> [BRIEF] Pick out the lines below that include the string "black".

>>>>

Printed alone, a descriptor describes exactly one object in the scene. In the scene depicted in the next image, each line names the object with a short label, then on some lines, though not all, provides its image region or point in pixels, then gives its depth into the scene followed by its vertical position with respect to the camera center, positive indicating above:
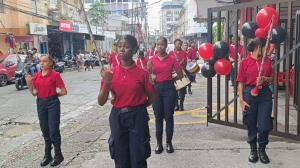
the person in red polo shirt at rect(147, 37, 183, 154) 4.37 -0.62
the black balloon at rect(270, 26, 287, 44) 3.94 +0.19
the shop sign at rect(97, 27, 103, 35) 32.38 +2.58
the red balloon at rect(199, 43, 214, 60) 5.04 +0.01
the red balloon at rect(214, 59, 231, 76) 4.63 -0.28
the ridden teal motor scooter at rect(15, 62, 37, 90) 12.24 -1.06
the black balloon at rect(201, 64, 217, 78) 4.98 -0.37
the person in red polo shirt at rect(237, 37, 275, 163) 3.73 -0.66
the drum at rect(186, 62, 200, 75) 6.85 -0.42
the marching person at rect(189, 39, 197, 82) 11.67 +0.09
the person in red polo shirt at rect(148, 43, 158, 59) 10.55 +0.02
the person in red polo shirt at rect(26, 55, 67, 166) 4.06 -0.71
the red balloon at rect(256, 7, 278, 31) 3.97 +0.45
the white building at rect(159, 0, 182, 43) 108.94 +15.17
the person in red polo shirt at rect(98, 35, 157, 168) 2.89 -0.59
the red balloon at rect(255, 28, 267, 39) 4.19 +0.24
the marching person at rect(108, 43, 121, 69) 7.98 -0.25
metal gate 4.23 -0.31
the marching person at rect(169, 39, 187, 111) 7.14 -0.16
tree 40.25 +5.63
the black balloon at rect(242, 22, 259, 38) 4.36 +0.33
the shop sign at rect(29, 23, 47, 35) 21.64 +2.02
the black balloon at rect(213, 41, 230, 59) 4.61 +0.02
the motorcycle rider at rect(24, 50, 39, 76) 12.91 -0.35
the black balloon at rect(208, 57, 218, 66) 4.95 -0.17
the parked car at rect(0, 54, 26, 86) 14.11 -0.63
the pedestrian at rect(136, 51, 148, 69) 6.80 -0.19
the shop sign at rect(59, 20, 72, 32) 24.47 +2.45
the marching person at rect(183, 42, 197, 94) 9.39 -0.81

<<<<

> [OUTPUT]
the black balloon at rect(270, 26, 287, 44) 3.94 +0.19
the black balloon at rect(201, 64, 217, 78) 4.98 -0.37
the black balloon at rect(242, 22, 259, 38) 4.36 +0.33
the black balloon at rect(213, 41, 230, 59) 4.61 +0.02
the black balloon at rect(208, 57, 218, 66) 4.95 -0.17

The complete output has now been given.